When first finding out about the extra week of spring break, I was ecstatic. I could not care less about a silly virus or what this extended spring break would bring. As a made my way home from the beach, things began to sink in on how this week would really go. I realized I was back under my parents' roof, which meant not being able to go and do whatever I wanted whenever I pleased. This did not seem so bad since they are not that strict, but I did not know how much worse it was about to get. I enjoyed the company of my friends for a few days, not knowing that it would be the last time I got to for a while.
On Monday, I rode to Starkville with my roommate to get a majority of my clothes and things I needed for the break. While I was gone, Mississippi State called for online schooling the rest of the semester AND President Trump called for a two-week quarantine in America. While most of my friends' parents did not see this as a huge deal, considering there were not many cases in America, my parents decided to take this announcement to the extreme. They texted my sister and I in a group message saying we were not allowed to hang out with our friends or do much of anything for two weeks. Me being a social butterfly and suffering from severe FOMO, lost my mind. How was I supposed to sit in my room for two weeks away from my friends? What was I going to do with all of this free time and my thoughts eating my alive?
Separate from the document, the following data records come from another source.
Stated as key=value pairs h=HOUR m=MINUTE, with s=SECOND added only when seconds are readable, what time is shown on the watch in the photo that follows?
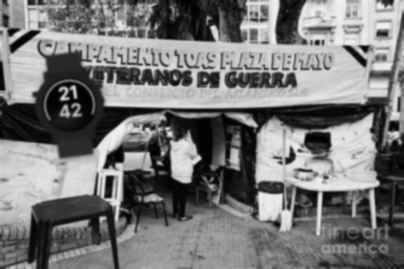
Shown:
h=21 m=42
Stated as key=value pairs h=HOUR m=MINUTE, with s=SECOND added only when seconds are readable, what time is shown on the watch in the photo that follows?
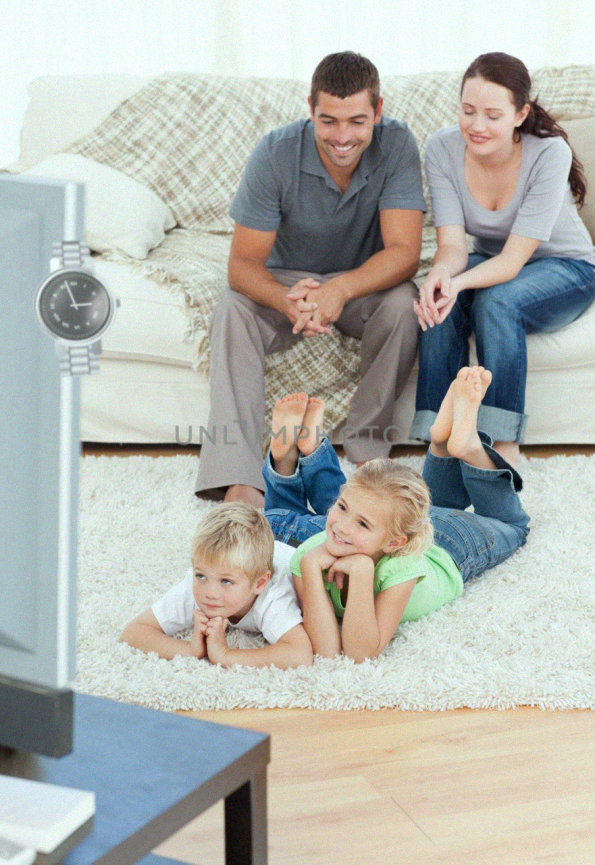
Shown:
h=2 m=57
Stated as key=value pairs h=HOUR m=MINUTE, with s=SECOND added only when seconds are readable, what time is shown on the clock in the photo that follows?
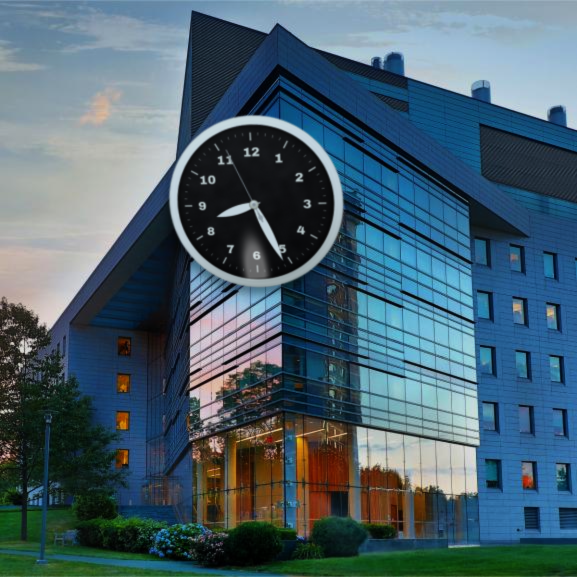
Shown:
h=8 m=25 s=56
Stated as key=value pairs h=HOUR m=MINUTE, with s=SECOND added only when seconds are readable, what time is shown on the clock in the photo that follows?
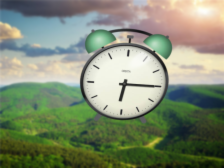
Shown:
h=6 m=15
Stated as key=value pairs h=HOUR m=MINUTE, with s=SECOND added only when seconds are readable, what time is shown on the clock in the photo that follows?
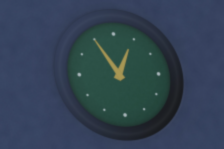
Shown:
h=12 m=55
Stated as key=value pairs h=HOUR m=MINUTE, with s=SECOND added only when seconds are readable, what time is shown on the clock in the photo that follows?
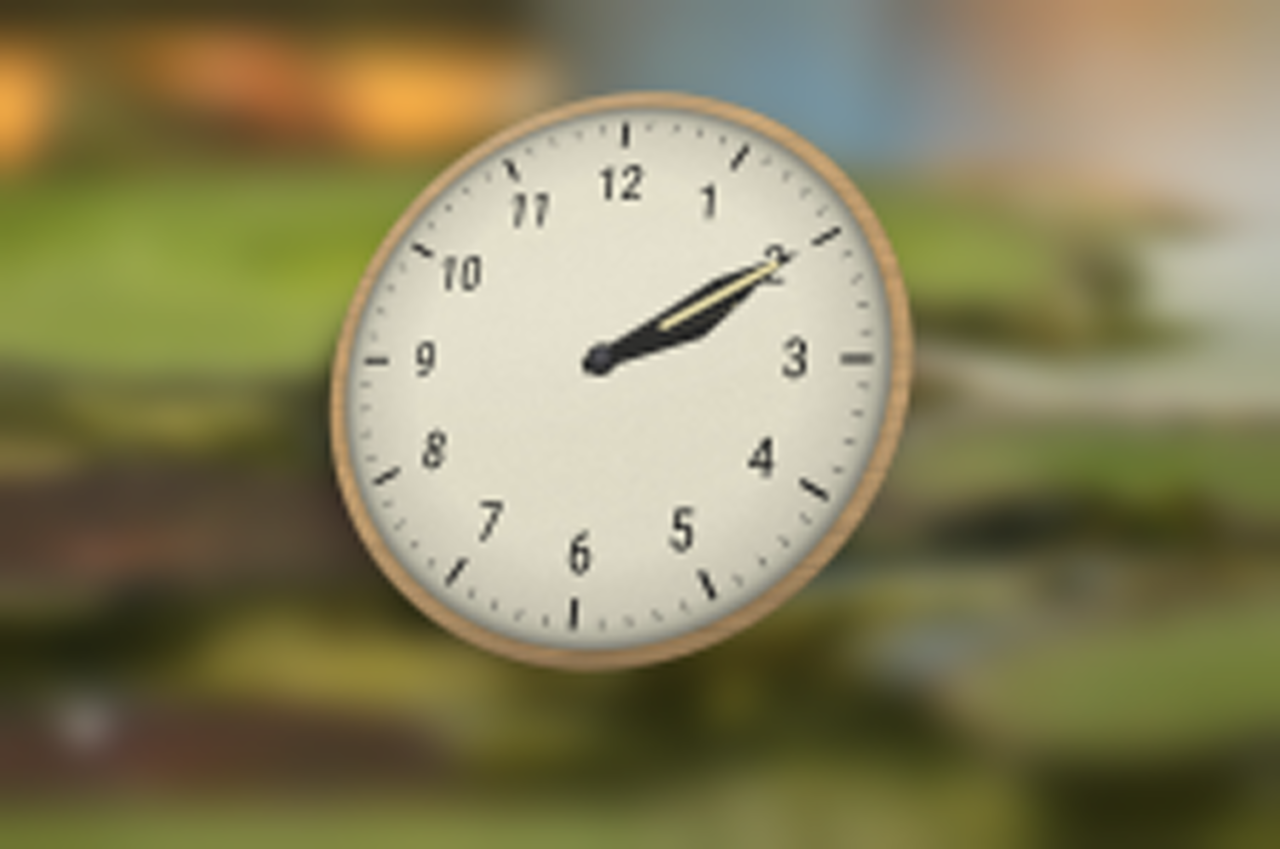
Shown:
h=2 m=10
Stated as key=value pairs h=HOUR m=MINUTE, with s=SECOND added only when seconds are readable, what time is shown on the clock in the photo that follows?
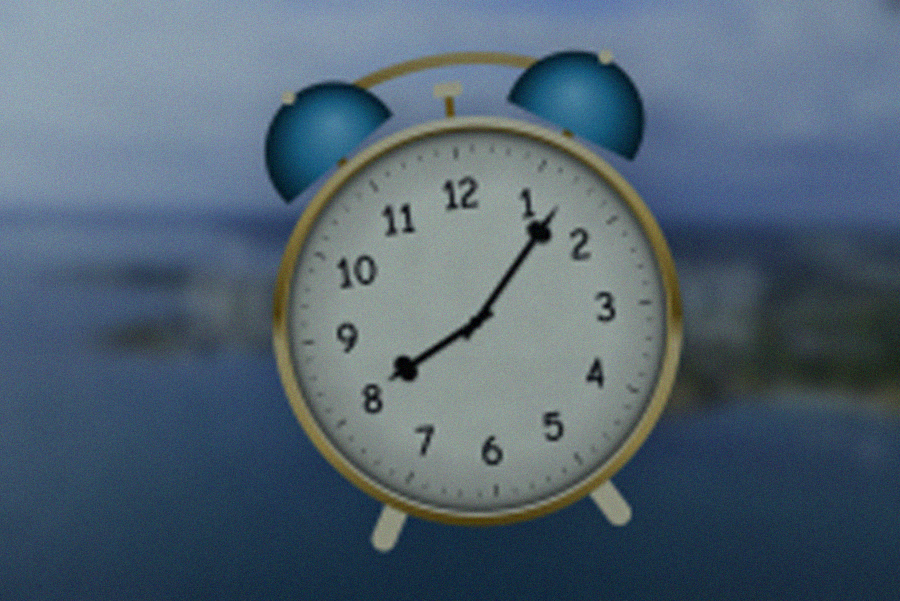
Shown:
h=8 m=7
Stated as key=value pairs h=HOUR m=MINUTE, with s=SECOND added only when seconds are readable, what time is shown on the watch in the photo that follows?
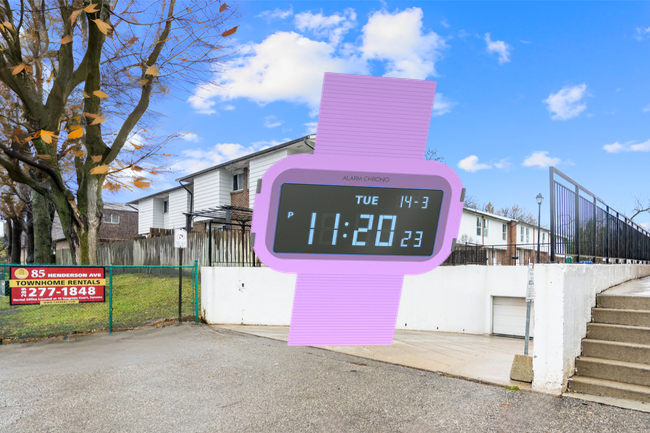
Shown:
h=11 m=20 s=23
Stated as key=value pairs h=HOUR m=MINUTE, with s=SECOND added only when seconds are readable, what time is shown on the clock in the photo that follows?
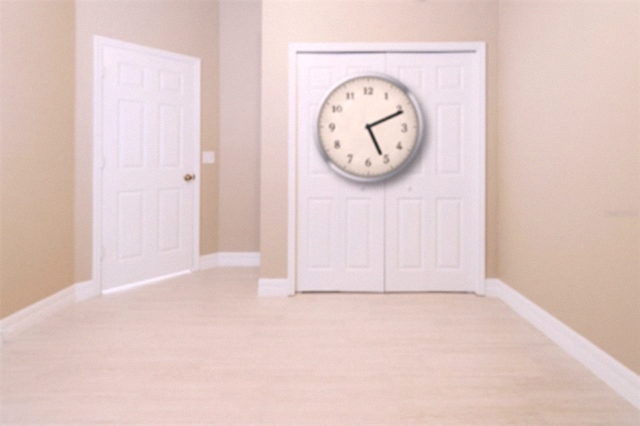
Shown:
h=5 m=11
I argued and argued until I had nothing else to say.
So far, the whole experience has been absolutely awful. My friends have been out doing whatever and having fun, while I have looked through the entire Netflix website 5 times. I have cleaned my room and eaten probably 1 meal in 48 hours. I am dramatic, so of course I have not spoken to my parents either. At this point, I am trying to find some light coming from this and the pandemic as a whole. I have acknowledged that I have been selfish with the entire social distancing thing and I understand that my parents are doing this to protect me and others, but it is still an extremely difficult adjustment. More updates to come on how this pandemic has changed me as a person and hopefully will change the world as well.